I think the problem is that we often think giving a point estimate somehow has to be 100% accurate. Or, worse, we estimate only on the lines of code that will be created and forget that it is all of the lines of code discarded in the process that take most of the time.

So, no, refusing to give a date doesn't do service to this. If something is going to take a long time, talk to the reasons it will take time. But FFS, do not focus on some intrinsic quality of the existing code base that is meaningless. It is not a customer problem that there is cruft in the codebase that embarrasses you. It is a customer concern that the last X times a feature was added you spent Y hours dealing with high priority bugs that resulted from compromises.

And if you don't know X and Y, than you are worse than making shit up, you are losing credibility.


> I think the problem is that we often think giving a point estimate somehow has to be 100% accurate.

That's a learned behavior from all the times that estimates become deadlines.


Then the learned behavior should be to remember the reason the estimates were wrong last time, and to include those this time.

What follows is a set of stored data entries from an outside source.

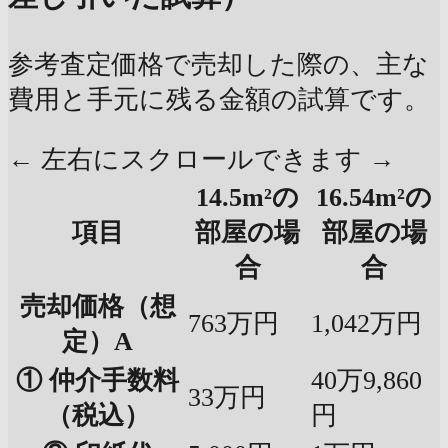
参考査定価格で売却した際の、主な
費用と手元に残る金額の試算です。
← 左右にスクロールできます →
14.5m²の
16.54m²の
項目
部屋の場
部屋の場
合
合
売却価格（想
763万円
1,042万円
定）A
① 仲介手数料
40万9,860
33万円
（税込）
円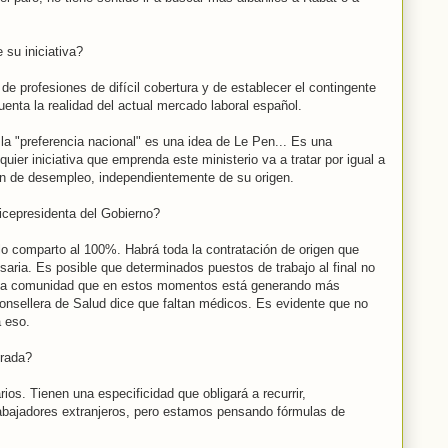
su iniciativa?
 de profesiones de difícil cobertura y de establecer el contingente
uenta la realidad del actual mercado laboral español.
la "preferencia nacional" es una idea de Le Pen... Es una
ier iniciativa que emprenda este ministerio va a tratar por igual a
ón de desempleo, independientemente de su origen.
icepresidenta del Gobierno?
 lo comparto al 100%. Habrá toda la contratación de origen que
saria. Es posible que determinados puestos de trabajo al final no
s la comunidad que en estos momentos está generando más
onsellera de Salud dice que faltan médicos. Es evidente que no
 eso.
orada?
ios. Tienen una especificidad que obligará a recurrir,
rabajadores extranjeros, pero estamos pensando fórmulas de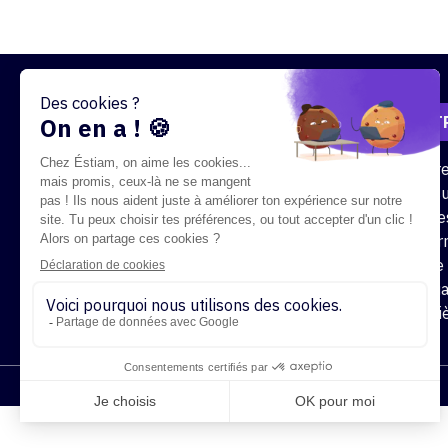
/
NOTR
Notr
École supérieure des technologies
Cursu
de l'information appliquées aux
Offre
métiers
alter
Foire
Contact
Actua
Carri
Copyright 2023 - ÉSTIAM - Tous droits réservés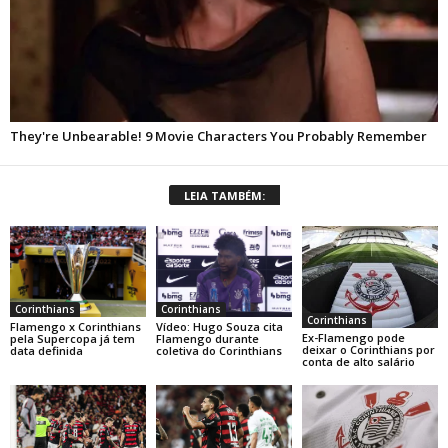
LEIA TAMBÉM:
Corinthians
Corinthians
Corinthians
Flamengo x Corinthians
Vídeo: Hugo Souza cita
Ex-Flamengo pode
pela Supercopa já tem
Flamengo durante
deixar o Corinthians por
data definida
coletiva do Corinthians
conta de alto salário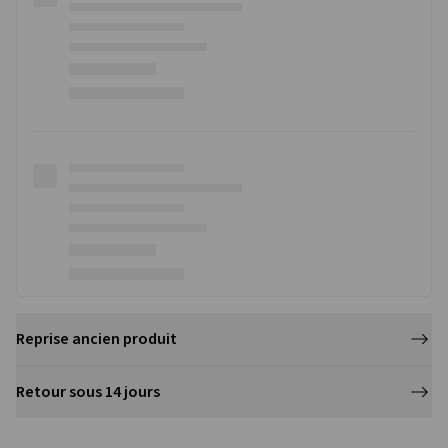
Livraison
indisponible
Reprise ancien produit
Retour sous 14 jours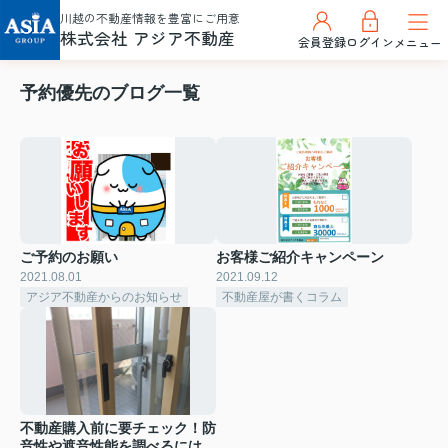
川越の不動産情報を豊富にご用意
株式会社 アジア不動産
会員登録
ログイン
メニュー
予約優先のブログ一覧
ご予約のお願い
お客様ご紹介キャンペーン
2021.08.01
2021.09.12
アジア不動産からのお知らせ
不動産屋が書くコラム
不動産購入前に要チェック！防
音性や遮音性能を調べるには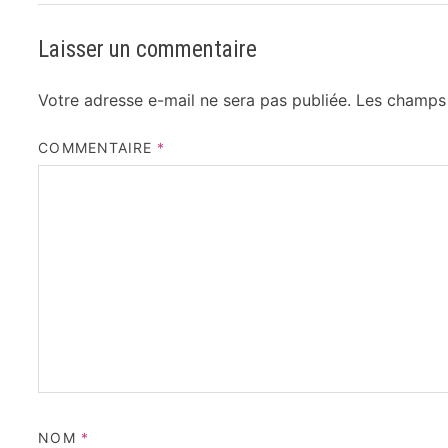
Laisser un commentaire
Votre adresse e-mail ne sera pas publiée.
Les champs 
COMMENTAIRE
*
NOM
*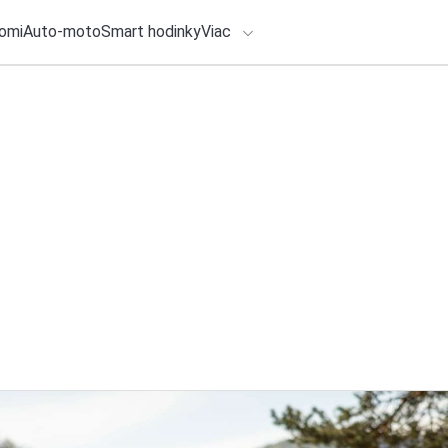
omi
Auto-moto
Smart hodinky
Viac
HLO BY VÁS ZAUJÍMAŤ
lačové správy
28. júla 2026
•
4m
ADÁVANIA
BMW prináša moder
Pictures „Spider-
Zadajte frázu pre vyhľadanie
Redakcia TOUCHIT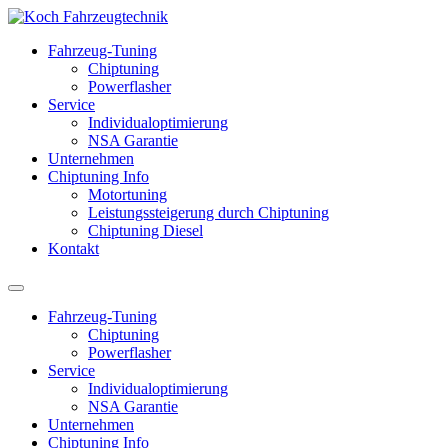
Fahrzeug-Tuning
Chiptuning
Powerflasher
Service
Individualoptimierung
NSA Garantie
Unternehmen
Chiptuning Info
Motortuning
Leistungssteigerung durch Chiptuning
Chiptuning Diesel
Kontakt
Fahrzeug-Tuning
Chiptuning
Powerflasher
Service
Individualoptimierung
NSA Garantie
Unternehmen
Chiptuning Info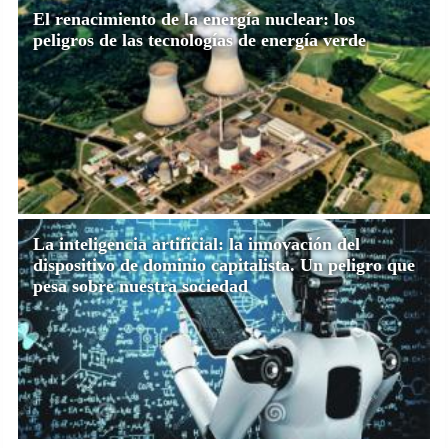
El renacimiento de la energía nuclear: los
peligros de las tecnologías de energía verde
La inteligencia artificial: la innovación del
dispositivo de dominio capitalista. Un peligro que
pesa sobre nuestra sociedad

And no, I do not think it is that easy. The point is that refusing to speak simply robs the process of valuable input.


Often, in these cases, what technically skilled people fail to do is make the case in sufficiently precise dollars-and-cents terms (often, in part because they fail to realize how much business types--which Product Managers mostly are, in practice--respond to that kind of presentation, and also often because they are professionally inclined to not allow precision of their forecasts to exceed accuracy, whereas business types are often conditioned to both create and act on SWAGs with precise cost benefit estimates that, while they often have a post hoc rationalization, are essentially pulled out of the air.)

I'm not saying this is the issue in your case, but I've seen it a lot.


So there's no engineering manager empowered to override the Product Manager? That's a serious organizational problem.

The Product Manager and Director of Engineering should be peers, not one reporting to the other.